Task —
The lines from the one containing "Draw a box round the man at (379, 285)." through the end of the entries are what to output; reproduce them exactly and add nothing.

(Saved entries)
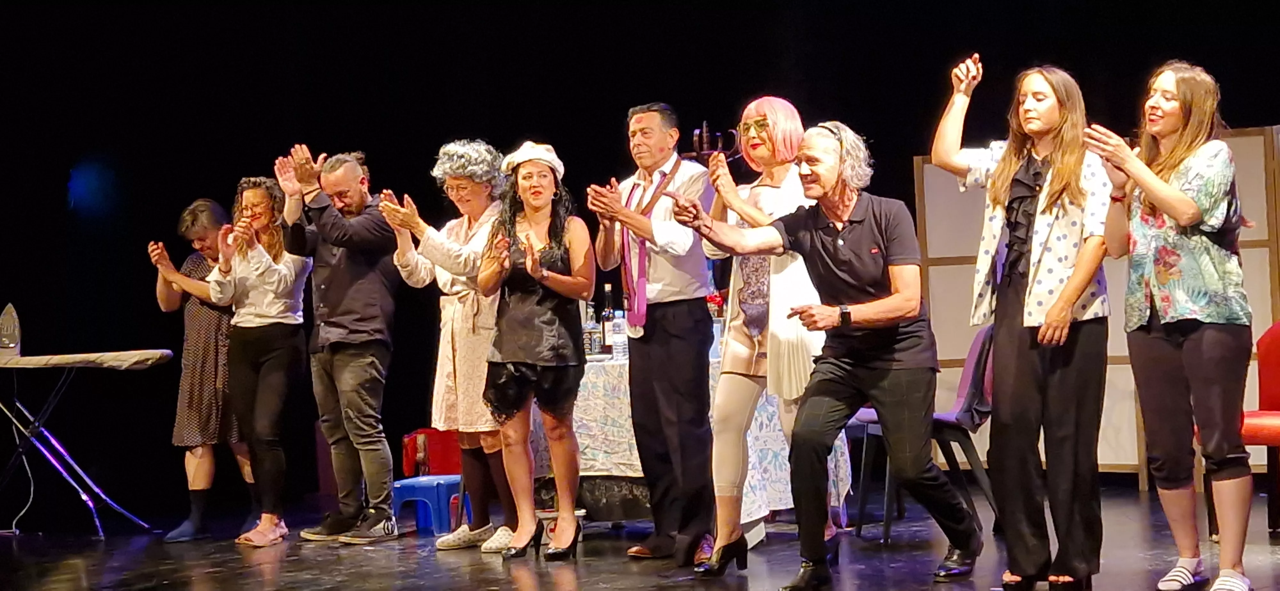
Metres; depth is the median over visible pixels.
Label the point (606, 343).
bottle
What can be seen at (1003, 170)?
woman
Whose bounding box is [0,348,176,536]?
ironing board
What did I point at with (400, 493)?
blue stool
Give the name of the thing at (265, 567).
stage floor
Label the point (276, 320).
woman
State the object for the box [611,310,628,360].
water bottle
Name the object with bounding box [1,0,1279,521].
black curtain
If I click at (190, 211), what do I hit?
woman
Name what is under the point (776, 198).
woman
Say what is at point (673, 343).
man
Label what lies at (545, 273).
woman
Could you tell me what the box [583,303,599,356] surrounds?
bottle
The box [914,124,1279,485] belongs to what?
folding screen
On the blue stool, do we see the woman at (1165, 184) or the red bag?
the red bag
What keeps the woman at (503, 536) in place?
on the stage floor
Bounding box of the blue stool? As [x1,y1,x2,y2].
[392,474,466,536]
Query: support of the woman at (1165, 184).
on the stage floor
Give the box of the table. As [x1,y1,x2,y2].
[537,348,845,532]
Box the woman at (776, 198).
[694,96,838,572]
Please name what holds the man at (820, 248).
on the stage floor
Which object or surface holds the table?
on the stage floor
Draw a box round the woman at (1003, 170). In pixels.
[930,55,1113,590]
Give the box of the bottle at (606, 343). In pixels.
[600,283,615,352]
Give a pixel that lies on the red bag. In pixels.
(444, 458)
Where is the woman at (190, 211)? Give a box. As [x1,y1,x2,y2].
[145,195,254,538]
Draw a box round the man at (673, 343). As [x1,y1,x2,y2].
[588,100,718,566]
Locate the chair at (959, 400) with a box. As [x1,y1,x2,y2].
[851,323,999,544]
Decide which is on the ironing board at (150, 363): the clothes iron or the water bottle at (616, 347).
the clothes iron
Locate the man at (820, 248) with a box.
[665,122,985,587]
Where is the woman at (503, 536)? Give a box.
[381,137,518,552]
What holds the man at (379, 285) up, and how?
on the stage floor
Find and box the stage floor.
[0,483,1279,590]
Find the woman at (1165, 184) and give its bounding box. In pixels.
[1086,59,1255,590]
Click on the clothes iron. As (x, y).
(9, 330)
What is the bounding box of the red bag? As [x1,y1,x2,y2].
[401,428,461,476]
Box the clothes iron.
[0,303,21,357]
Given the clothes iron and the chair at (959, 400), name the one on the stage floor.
the chair at (959, 400)
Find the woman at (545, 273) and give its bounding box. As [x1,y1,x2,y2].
[477,141,594,562]
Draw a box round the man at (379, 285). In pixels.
[273,142,404,546]
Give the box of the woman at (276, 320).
[207,169,313,547]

Answer section —
Draw a box round the man at (379, 285). In pixels.
[273,142,404,546]
Give the box of the woman at (276, 320).
[207,169,313,547]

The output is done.